A nursing diagnosis is written when the nurse recognizes a cluster of essential patient data indicating health problems treated with independent nursing interventions. The standardized terminologies of a nursing diagnosis help nurses identify and treat patients' problems. Every electronic health record that uses nursing diagnosis must employ standard diagnostic terminology. Developing an efficient, individualized care plan begins with accurate nursing diagnoses.
There are thirteen domains for health problems in taxonomy order. They are health promotion, nutrition, elimination and exchange, activity/rest, perception/cognition, self-perception, role relationships, sexuality, coping/stress tolerance, life principles, safety/protection, comfort, and growth/development.
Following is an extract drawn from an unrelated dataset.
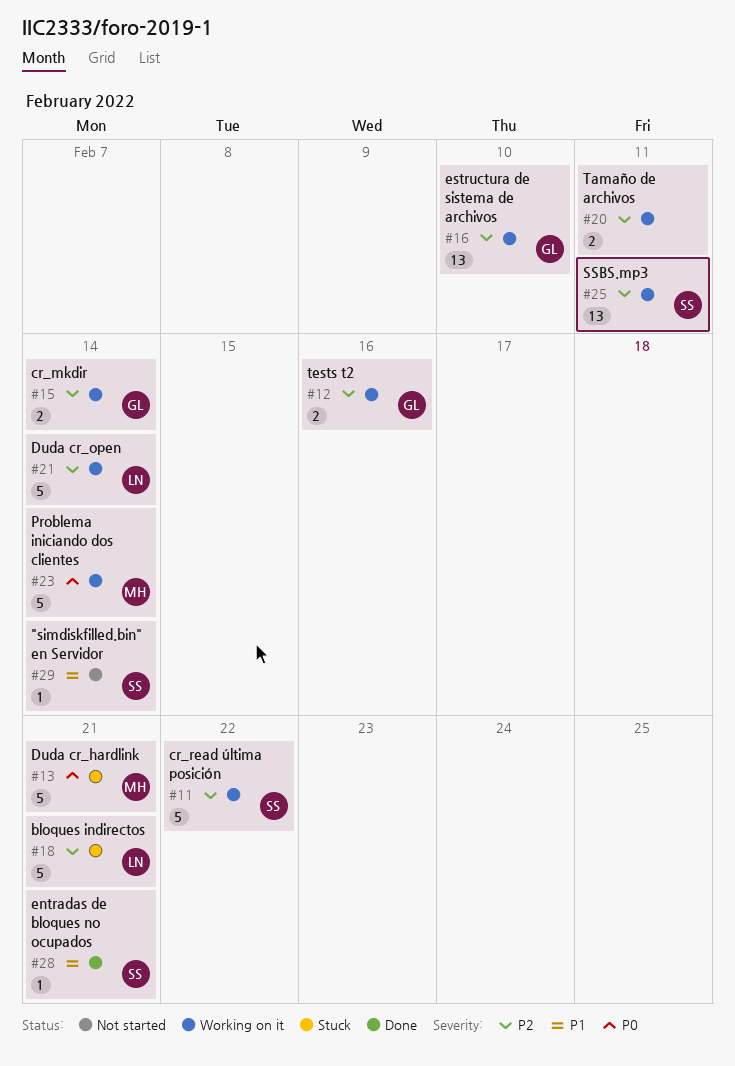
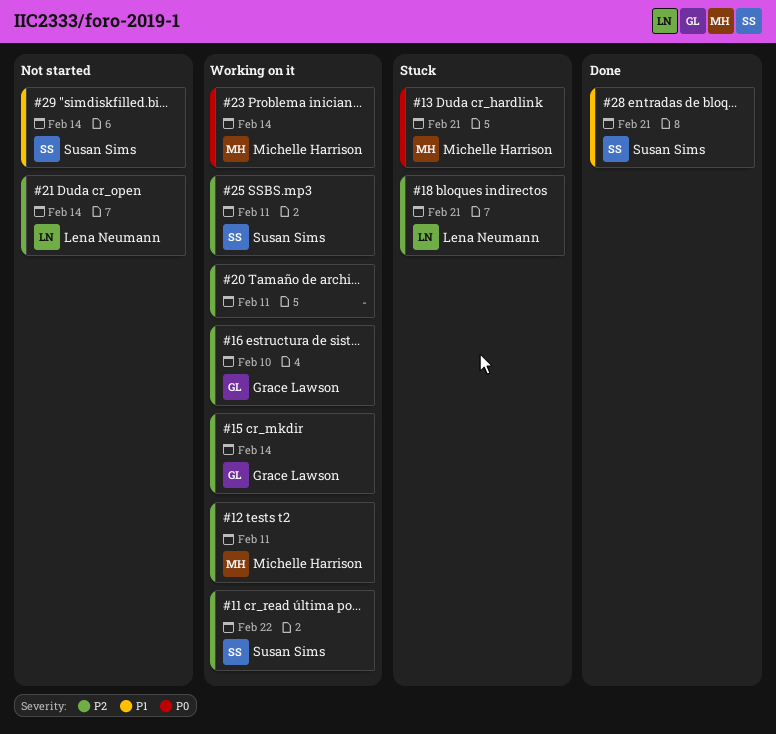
#12, owner: Grace Lawson -> Michelle Harrison
#12, due: Feb 16 -> Feb 11
#21, status: Working on it -> Not started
A nursing diagnosis starts with a problem statement and provides the foundation for the complete diagnosis.
When creating a diagnosis, the nurse must have clarity about the patient's problem. The format varies depending on the type of diagnosis. A problem-focused nursing diagnostic statement includes three parts such as a diagnosis label, related factors, and significant defining characteristics.
A diagnostic label indicates the name of a nursing diagnosis. It is a standardized term describing the characteristics of the identified human response. Related factors may be the etiology or circumstance that influenced or caused the patient's response. It may be the etiology or circumstances. Significant defining characteristics include a major assessment finding or defining characteristics.
In addition, the risk nursing diagnosis contains two elements: a diagnosis and the associated risk factors. Further, the diagnostic label and the defining features or assessment findings are the only elements that make up a health promotion nursing diagnosis.